In most other vehicles that don't offer crash-test ratings, the list of safety features provides some degree of comfort, but that's not the case in the Dodge Viper 2008 edition. Reviews read by TheCarConnection.com show that the Dodge Viper makes available very little in the way of safety tech. Cars.com summarizes the safety amenities on the Dodge Viper 2008 by writing that "available safety features include all-disc antilock Brembo brakes and adjustable pedals"--covering all the safety features they found in one sentence. ConsumerGuide does add that "dual front airbags" come standard, but Edmunds notes that "no stability control or side airbags" are included.
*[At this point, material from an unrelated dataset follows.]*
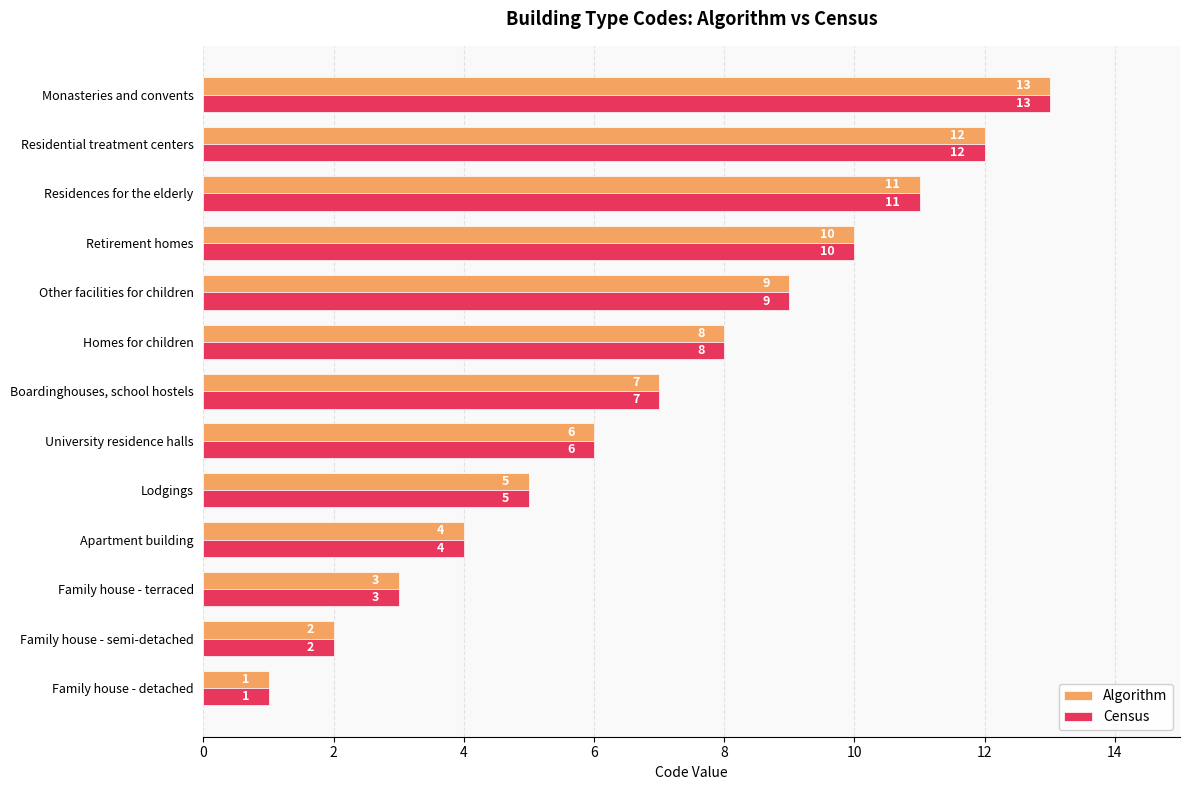

How many values in the Census series are below 7?

6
The 2008 Dodge Viper ACR is even scarier, and Car and Driver reports that the owner's manual advises that drivers "complete a high-performance driving school prior to operating this vehicle."
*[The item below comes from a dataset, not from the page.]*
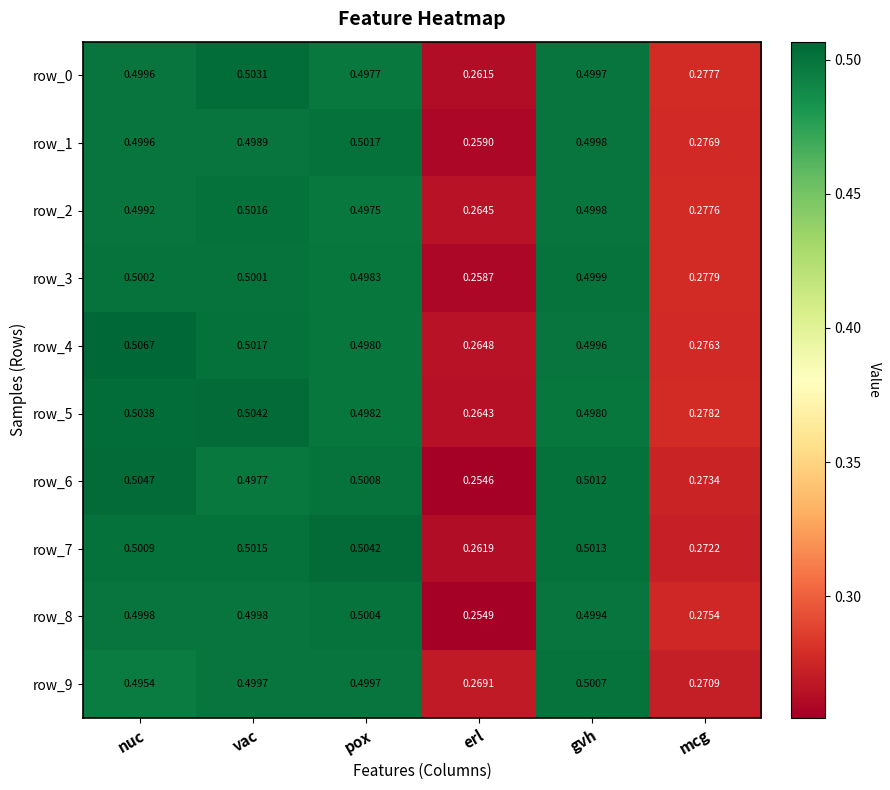

At which label is row_4 closest to 0?

erl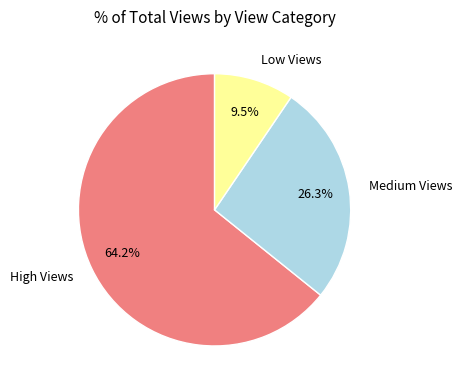

How much of the chart is everything except Low Views?

90.5%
Another aspect of the 2008 Dodge Viper that hurts overall safety is driver visibility, which Cars.com says is hindered by the fact that "the trunklid, head restraints and roll bars are pretty high" in the convertible, "so it's tough to see behind you by turning your head," but reviewers there find it is "workable through prodigious use of the rearview mirrors." The poor visibility is also one of the reasons that many reviewers, such as those at Edmunds, find that the Viper is "not comfortable enough to be used as a daily driver."


2008 Dodge Viper


Features just add weight on a purebred race car like the 2008 Dodge Viper, so Dodge has done away with many of them.

Apparently Dodge has decided that 600 horsepower and insanely aggressive styling are features enough for the 2008 Dodge Viper, because the Dodge Viper offers little else in the way of creature comforts and luxuries.

The 2008 Dodge Viper comes with few standard features, and Edmunds finds that it "makes no apologies for its lack of key luxury and safety features." This sentiment pervades reviews read by TheCarConnection.com, as Cars.com reviewers feel that the Dodge Viper 2008 "seems to say, 'if you disapprove, buy something else.'" When it comes to the standard available features, Edmunds lists "power-adjustable pedals, full power accessories, a tilt steering wheel, keyless entry and a seven-speaker, 300-watt audio system with a six-disc CD changer." The 2008 Dodge Viper ACR offers similar standard features.

The options list on the Dodge Viper 2008 is minimal and even includes the choice of stripping some features from the Dodge Viper ACR. Motor Trend writes that "40 pounds can be removed by opting for the 'Hard Core' package, which deletes the audio system" and "underhood silencer pad, trunk carpet, and tire inflator" on the Dodge Viper ACR, making for an even quicker and more formidable racer. Standard 2008 Dodge Vipers feature the option of "a navigation system combined with SIRIUS Satellite Radio," according to Kelley Blue Book. ConsumerGuide says that various trims and color packages are available on the Dodge Viper 2008, including a $3,000 Dual Stripes option.